> Exercise requirements
Whenever a line of the records below contains the word "ring", copy that line.
Information START
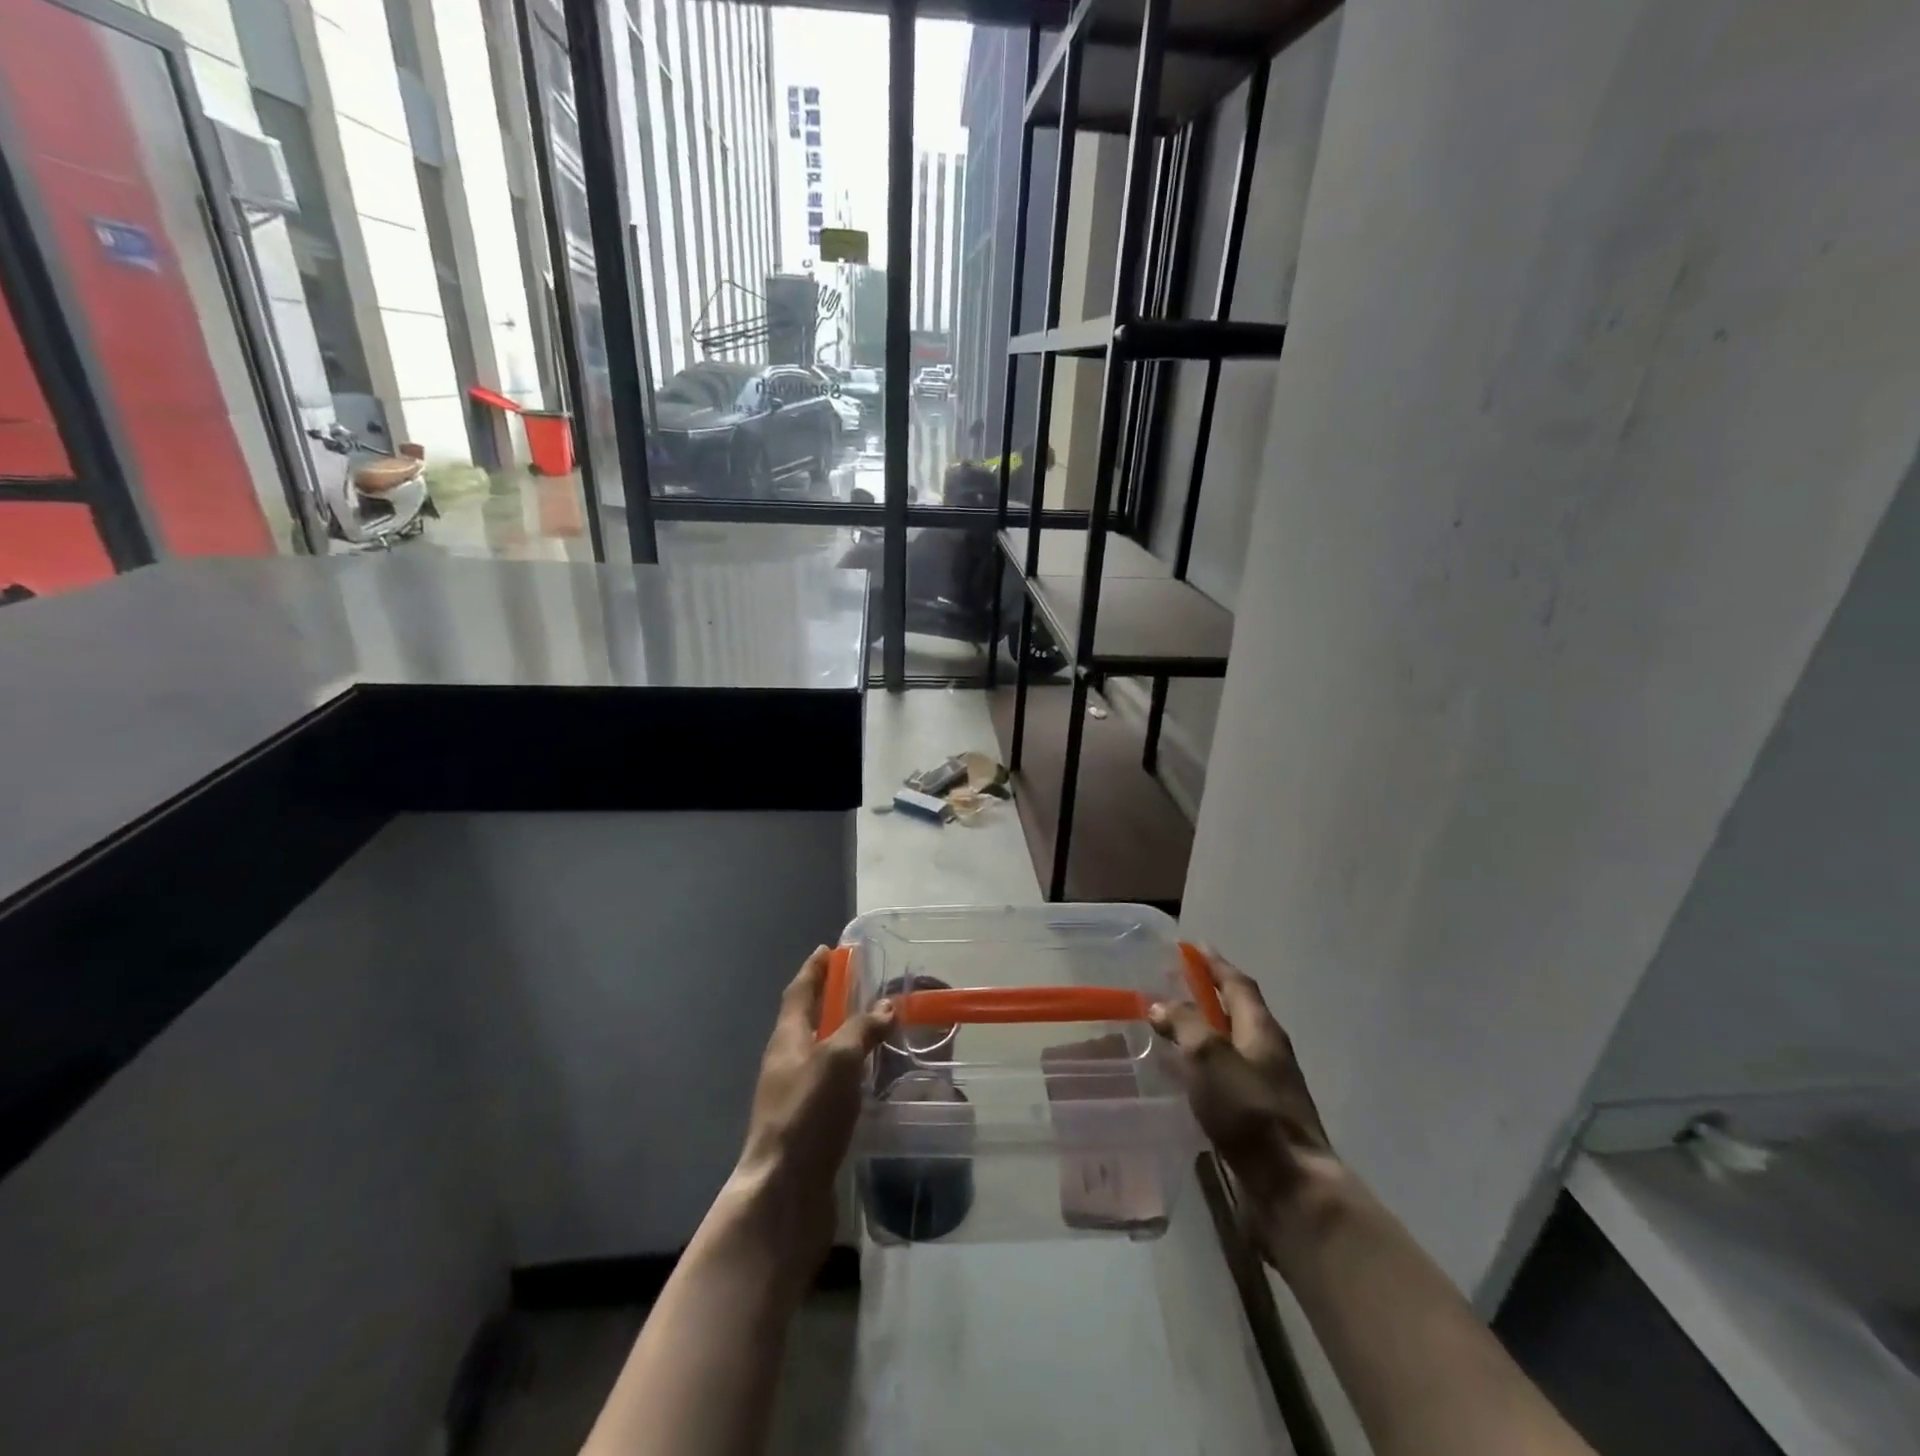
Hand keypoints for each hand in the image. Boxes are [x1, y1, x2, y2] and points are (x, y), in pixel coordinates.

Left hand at [725, 947, 895, 1271]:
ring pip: (823, 1054)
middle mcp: (788, 1063)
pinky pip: (834, 1085)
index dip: (814, 970)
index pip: (800, 992)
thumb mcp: (838, 1060)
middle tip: (864, 985)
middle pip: (809, 1021)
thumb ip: (862, 1030)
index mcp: (787, 1039)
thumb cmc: (807, 1114)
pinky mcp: (811, 1126)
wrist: (784, 1194)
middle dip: (832, 1000)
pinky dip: (852, 1072)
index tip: (829, 949)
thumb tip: (887, 1005)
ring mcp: (797, 1097)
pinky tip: (875, 1080)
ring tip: (878, 1029)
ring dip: (845, 1037)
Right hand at [1149, 948, 1341, 1265]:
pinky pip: (1226, 1076)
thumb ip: (1184, 1024)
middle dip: (1209, 994)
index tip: (1194, 946)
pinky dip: (1204, 1065)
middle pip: (1238, 1011)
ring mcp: (1267, 1086)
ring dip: (1205, 1030)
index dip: (1215, 963)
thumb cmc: (1249, 1111)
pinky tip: (1185, 1076)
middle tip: (1176, 984)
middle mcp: (1268, 1051)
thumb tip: (1160, 1004)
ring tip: (1172, 1026)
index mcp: (1261, 1029)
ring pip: (1231, 1045)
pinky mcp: (1258, 1117)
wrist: (1290, 1187)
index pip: (1237, 983)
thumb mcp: (1209, 1056)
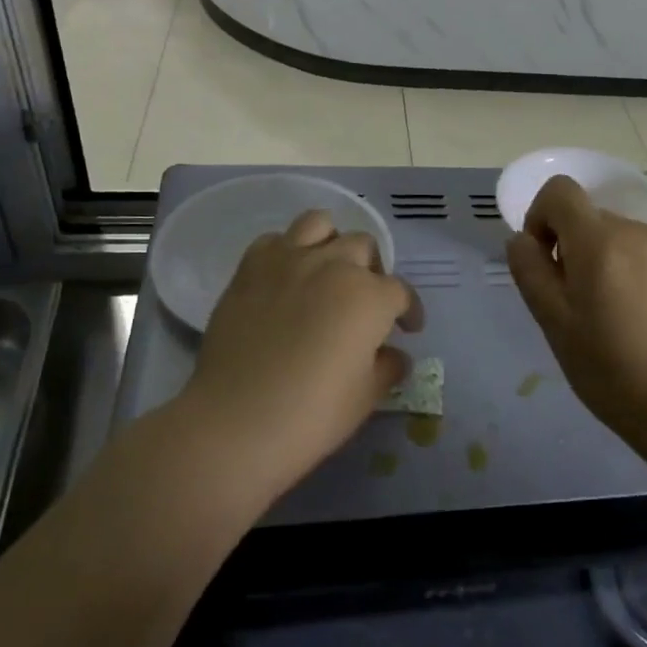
Information END
> Response
ring pip: (823, 1054)
ring mcp: (797, 1097)
ring tip: (878, 1029)
ring dip: (845, 1037)
ring mcp: (1267, 1086)
ring dip: (1205, 1030)
ring tip: (1172, 1026)
ring pip: (1231, 1045)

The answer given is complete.